> **Task statement**:
Transcribe the text that follows each picture in the rows below, reproducing every line verbatim and in order. Omit the pictures from the output.

□ □ □

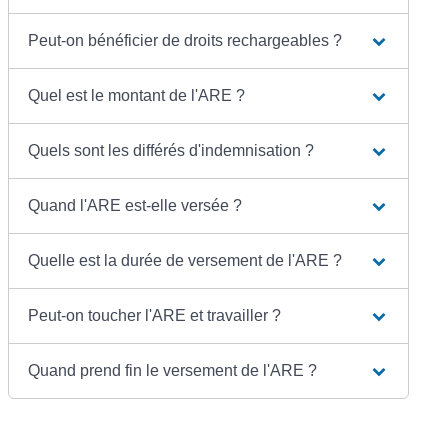
Peut-on bénéficier de droits rechargeables ?
Quel est le montant de l'ARE ?
Quels sont les différés d'indemnisation ?
Quand l'ARE est-elle versée ?
Quelle est la durée de versement de l'ARE ?
Peut-on toucher l'ARE et travailler ?
Quand prend fin le versement de l'ARE ?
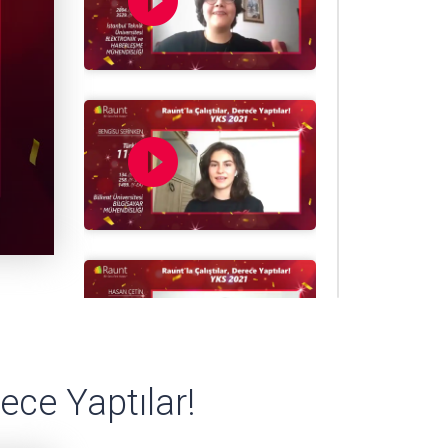
play_circle_filled
play_circle_filled
play_circle_filled
ece Yaptılar!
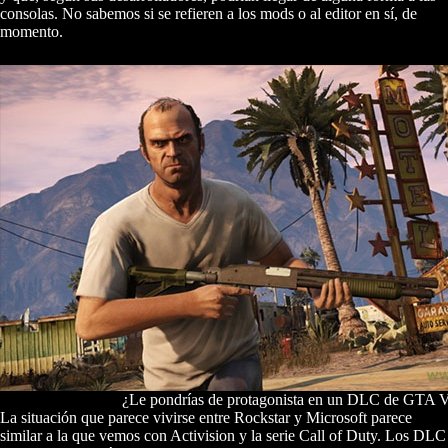
consolas. No sabemos si se refieren a los mods o al editor en sí, de
momento.
¿Le pondrías de protagonista en un DLC de GTA 
La situación que parece vivirse entre Rockstar y Microsoft parece
similar a la que vemos con Activision y la serie Call of Duty. Los DLC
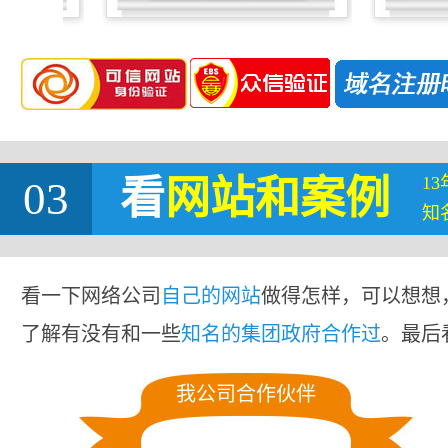
1
03
看
网站
和案例
知
看一下网络公司
自己的网站
做得怎样，可以想想
了解有没有和一些
知名的集团政府合作过
。最后
我公司合作伙伴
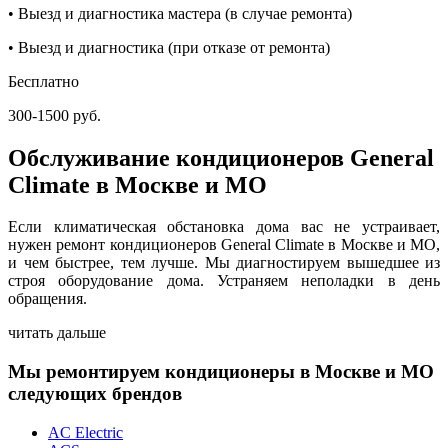
• Выезд и диагностика мастера (в случае ремонта)
• Выезд и диагностика (при отказе от ремонта)
Бесплатно
300-1500 руб.
Обслуживание кондиционеров General
Climate в Москве и МО
Если климатическая обстановка дома вас не устраивает,
нужен ремонт кондиционеров General Climate в Москве и МО,
и чем быстрее, тем лучше. Мы диагностируем вышедшее из
строя оборудование дома. Устраняем неполадки в день
обращения.
читать дальше
Мы ремонтируем кондиционеры в Москве и МО
следующих брендов
AC Electric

□ □ □

> **Result below**:
Peut-on bénéficier de droits rechargeables ?
Quel est le montant de l'ARE ?
Quels sont les différés d'indemnisation ?
Quand l'ARE est-elle versée ?
Quelle est la durée de versement de l'ARE ?
Peut-on toucher l'ARE et travailler ?
Quand prend fin le versement de l'ARE ?
play_circle_filled
play_circle_filled
play_circle_filled
ece Yaptılar!
consolas. No sabemos si se refieren a los mods o al editor en sí, de
momento.
¿Le pondrías de protagonista en un DLC de GTA 
La situación que parece vivirse entre Rockstar y Microsoft parece
similar a la que vemos con Activision y la serie Call of Duty. Los DLC
1
03
看
网站
和案例
知
看一下网络公司
自己的网站
做得怎样，可以想想
了解有没有和一些
知名的集团政府合作过
。最后
我公司合作伙伴
• Выезд и диагностика мастера (в случае ремонта)
• Выезд и диагностика (при отказе от ремонта)
Бесплатно
300-1500 руб.
Обслуживание кондиционеров General
Climate в Москве и МО
Если климатическая обстановка дома вас не устраивает,
нужен ремонт кондиционеров General Climate в Москве и МО,
и чем быстрее, тем лучше. Мы диагностируем вышедшее из
строя оборудование дома. Устраняем неполадки в день
обращения.
читать дальше
Мы ремонтируем кондиционеры в Москве и МО
следующих брендов
AC Electric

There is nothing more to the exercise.